[Enregistrements tirés d'un jeu de données]
+ + +

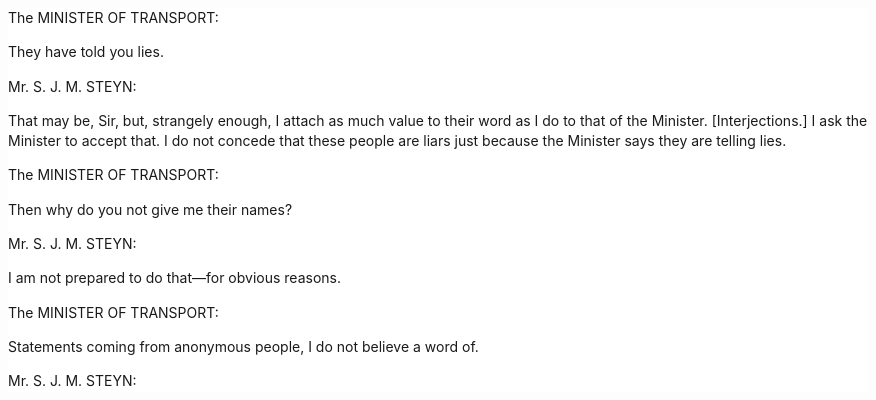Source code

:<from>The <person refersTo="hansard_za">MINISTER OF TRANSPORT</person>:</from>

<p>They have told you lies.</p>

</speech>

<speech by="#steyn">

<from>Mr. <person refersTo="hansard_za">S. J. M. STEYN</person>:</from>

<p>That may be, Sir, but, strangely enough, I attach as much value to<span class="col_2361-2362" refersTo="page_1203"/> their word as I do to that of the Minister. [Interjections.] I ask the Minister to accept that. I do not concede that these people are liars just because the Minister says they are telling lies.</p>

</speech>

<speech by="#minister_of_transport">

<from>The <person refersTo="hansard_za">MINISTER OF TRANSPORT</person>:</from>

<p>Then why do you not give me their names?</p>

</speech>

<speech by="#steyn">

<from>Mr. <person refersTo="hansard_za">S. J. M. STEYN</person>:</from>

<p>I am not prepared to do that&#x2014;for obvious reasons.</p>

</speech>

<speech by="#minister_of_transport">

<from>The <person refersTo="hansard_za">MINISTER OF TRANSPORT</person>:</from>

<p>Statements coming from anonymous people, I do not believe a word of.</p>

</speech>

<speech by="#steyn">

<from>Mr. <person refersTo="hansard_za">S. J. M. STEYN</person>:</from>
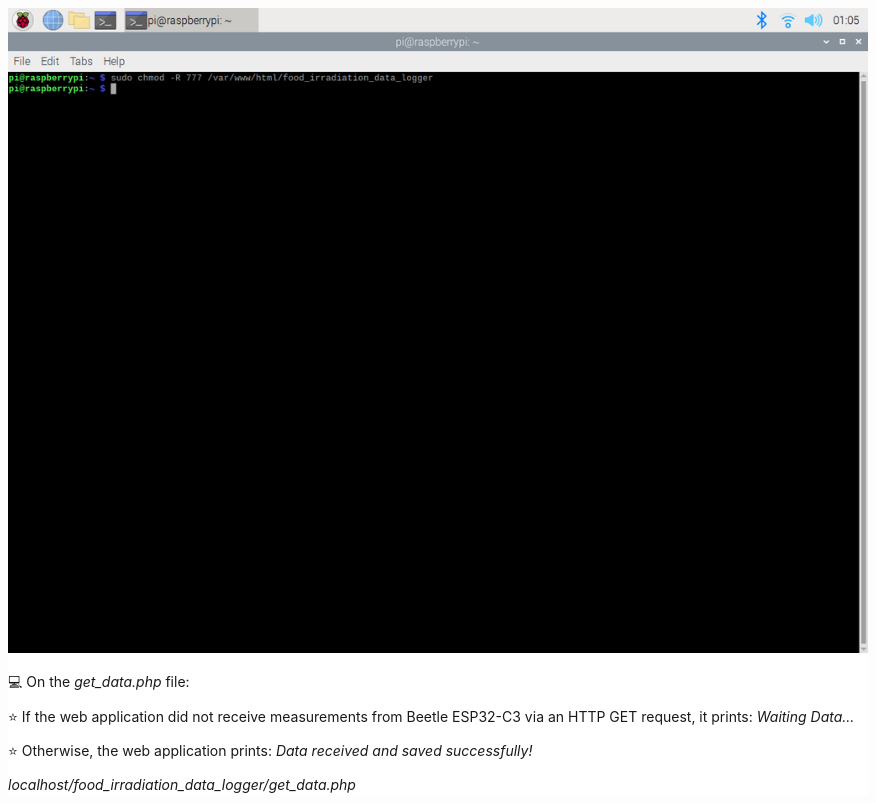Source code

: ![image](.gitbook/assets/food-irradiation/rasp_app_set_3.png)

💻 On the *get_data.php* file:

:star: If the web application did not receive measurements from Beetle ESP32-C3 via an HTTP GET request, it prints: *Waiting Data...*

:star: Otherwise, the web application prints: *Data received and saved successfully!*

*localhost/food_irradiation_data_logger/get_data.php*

+ + +

Énoncé —
Recopiez à l'identique les lignes allant de celle qui contient « and saved successfully!* » jusqu'à la toute dernière ligne, les deux bornes comprises.

Corrigé —
:star: Otherwise, the web application prints: *Data received and saved successfully!*

*localhost/food_irradiation_data_logger/get_data.php*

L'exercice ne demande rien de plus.